Three emerging leaders from the Arizona State University community were chosen for the 2022 class of Phoenix Business Journal’s 40 Under 40 Awards.
Ashlee Atkins, diversity manager for ASU Enterprise Partners, Jacqueline Smith, vice president of presidential advancement for the ASU Foundation, and Adam Deguire, vice president of government affairs at in the Office of Government and Community Engagement at ASU, were among the 40 winners selected from about 350 nominations.
The employees will be recognized by the media outlet for their community leadership, professional accomplishments and personal achievements during a virtual ceremony on Aug. 4.
About the honorees:
Atkins, 36, joined ASU Enterprise Partners in January 2021 to oversee design and implementation of diversity, equity and inclusion initiatives, education and partnerships. ASU Enterprise Partners is a private, nonprofit organization designed to create solutions and generate resources to extend ASU’s reach and advance its charter.
She established an employee diversity dashboard that tracks the company’s employee demographics, developed strategies to diversify the organization’s workforce and assisted with an audit to ensure equity in salaries and promotions across the organization. She leads the justice, equity, diversity and inclusion (JEDI) advisory committee, which implemented a diversity awareness month series and two forums to increase learning and discussion around race and ethnicity: JEDTalks and Conversations for Change. She was awarded an inaugural Martin Luther King Jr. Keeping the Dream Alive Award in 2022 by the city of Chandler for helping the city move forward culturally.
“Ashlee has implemented meaningful ways for employees to learn about different cultures and find ways to work better together,” said Gina Miller, ASU Enterprise Partners chief People officer.
Atkins is one of the program managers and existing mentors for the Young Professionals CoNext mentorship and leadership program, which builds relationships between college students and young Black professionals. She serves as the president of the Greater Phoenix Urban League Young Professionals.

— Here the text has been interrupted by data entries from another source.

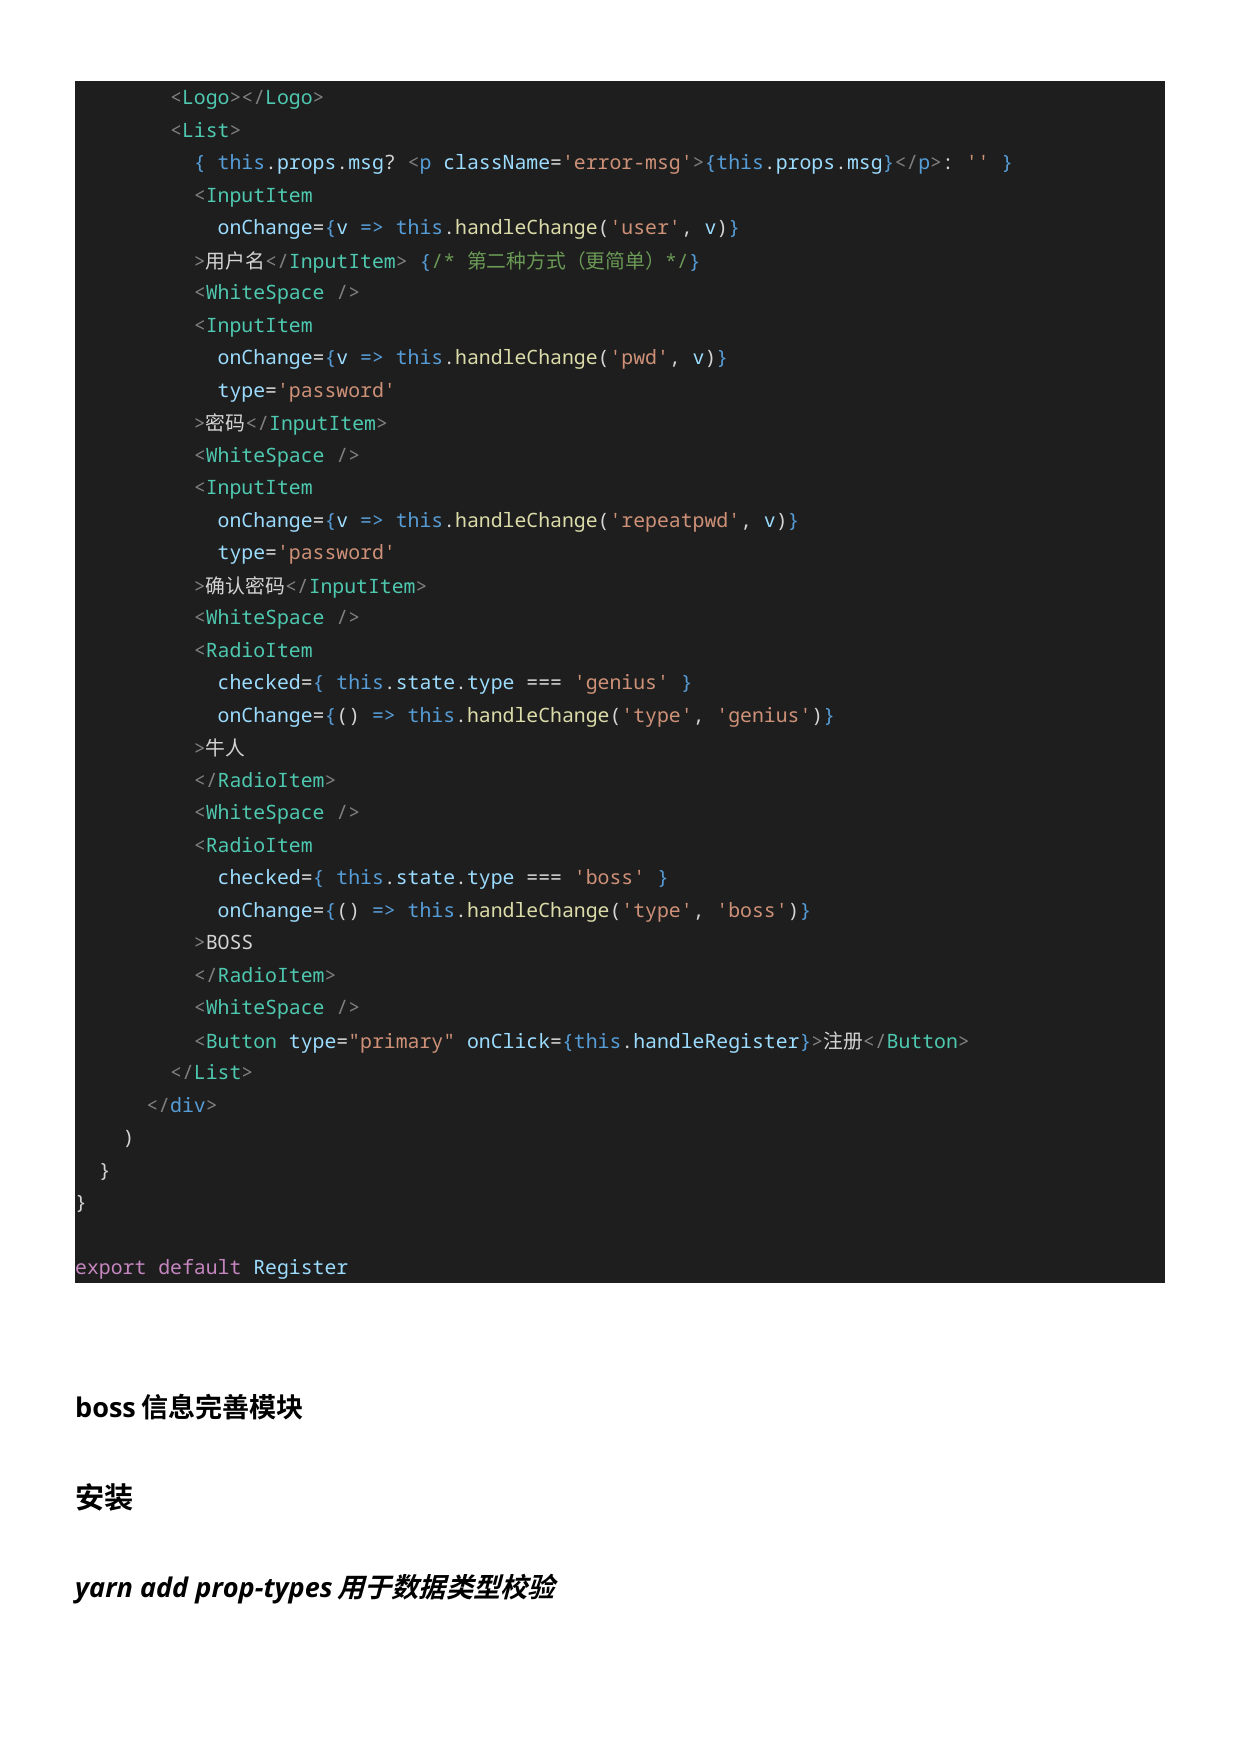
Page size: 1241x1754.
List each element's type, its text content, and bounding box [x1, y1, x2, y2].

text export default Register [75, 1251, 1165, 1283]
text </RadioItem> [75, 763, 1165, 796]
text onChange={v => this.handleChange('pwd', v)} [75, 341, 1165, 373]
text type='password' [75, 373, 1165, 406]
subtitle boss信息完善模块 [75, 1373, 1165, 1438]
text <Button type="primary" onClick={this.handleRegister}>注册</Button> [75, 1023, 1165, 1056]
text ) [75, 1121, 1165, 1153]
text } [75, 1153, 1165, 1186]
text onChange={() => this.handleChange('type', 'genius')} [75, 698, 1165, 731]
text </List> [75, 1056, 1165, 1088]
text onChange={v => this.handleChange('user', v)} [75, 211, 1165, 243]
text type='password' [75, 536, 1165, 568]
text <InputItem [75, 308, 1165, 341]
text >用户名</InputItem> {/* 第二种方式（更简单）*/} [75, 243, 1165, 276]
text } [75, 1186, 1165, 1218]
text <WhiteSpace /> [75, 796, 1165, 828]
subtitle yarn add prop-types 用于数据类型校验 [75, 1553, 1165, 1618]
text <WhiteSpace /> [75, 991, 1165, 1023]
text checked={ this.state.type === 'boss' } [75, 861, 1165, 893]
text onChange={() => this.handleChange('type', 'boss')} [75, 893, 1165, 926]
text >确认密码</InputItem> [75, 568, 1165, 601]
text <RadioItem [75, 828, 1165, 861]
text >牛人 [75, 731, 1165, 763]
text onChange={v => this.handleChange('repeatpwd', v)} [75, 503, 1165, 536]
text <InputItem [75, 471, 1165, 503]
text >BOSS [75, 926, 1165, 958]
text <WhiteSpace /> [75, 601, 1165, 633]
text </RadioItem> [75, 958, 1165, 991]
text { this.props.msg? <p className='error-msg'>{this.props.msg}</p>: '' } [75, 146, 1165, 178]
text <WhiteSpace /> [75, 438, 1165, 471]
text <InputItem [75, 178, 1165, 211]
text checked={ this.state.type === 'genius' } [75, 666, 1165, 698]
text </div> [75, 1088, 1165, 1121]
text <WhiteSpace /> [75, 276, 1165, 308]
text <Logo></Logo> [75, 81, 1165, 113]
text <List> [75, 113, 1165, 146]
text >密码</InputItem> [75, 406, 1165, 438]
subtitle 安装 [75, 1463, 1165, 1528]
text <RadioItem [75, 633, 1165, 666]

Smith, 38, joined the ASU Foundation in January 2020, where she collaborates with philanthropic organizations and university leaders on transformational philanthropy goals. Smith began her career in 2009 at ASU as an inaugural innovation fellow, advancing her career to associate vice president and executive director of university initiatives. She designed, launched and oversaw initiatives for social embeddedness, global engagement and university transformation. Smith cultivated a partnership between ASU and the Mastercard Foundation, which began with a leadership-scholarship program for 120 underprivileged students from 20 African nations. Building off that first grant, she has helped raise $100 million from that foundation alone.
“Jacqueline is very committed to ASU and aligning organizational investors with ASU’s charter on a global scale,” ASU Foundation CEO Gretchen Buhlig said. “She’s orchestrating moonshot projects that would have a significant societal impact.”
Smith has taught ASU courses in civic leadership, cross sector collaboration, university design and higher education law. When Smith isn’t advancing higher education at ASU, she serves as a publicly elected board member for the Maricopa County Community Colleges Governing Board. She also serves on the board of SeeMore Impact Labs, where she helps the nonprofit’s leadership develop a community-focused strategy that leverages tools and courses to improve high school graduation rates and enhance college access and completion.
Deguire, 38, was appointed vice president of government affairs at ASU in December after serving as interim vice president for six months. He oversees engagement with elected officials and policymakers at the federal, state, county, municipal and tribal levels. Deguire directs ASU’s public policy agenda, monitors political issues that could impact the university and higher education, and oversees engagement with organizations, nonprofits and community partners.
He has managed numerous successful political campaigns, including the nation’s first Latina governor in New Mexico in 2010. By age 29, he was one of the youngest chiefs of staff on Capitol Hill, managing a multimillion-dollar budget, running two offices 2,000 miles apart and leading a staff that was mostly older than him. In 2017 he earned the American Association of Political Consultants “40 under 40” rising star award for his career accomplishments.
Deguire is an Eagle Scout and is board chairman of the Phoenix East Valley Partnership. He serves as a Big Brother mentor for the Big Brothers Big Sisters organization and was a Flinn-Brown Fellow for the Arizona Center for Civic Leadership.
"Adam is committed to helping ASU serve the many communities of which we are a part,” said Jim O’Brien, senior vice president of university affairs and chief of staff to ASU President Michael Crow. “He brings a very thoughtful and steady approach to helping advance and grow ASU’s relationships with Arizona’s elected officials and civic leaders. We’re fortunate to have Adam as part of the ASU team.”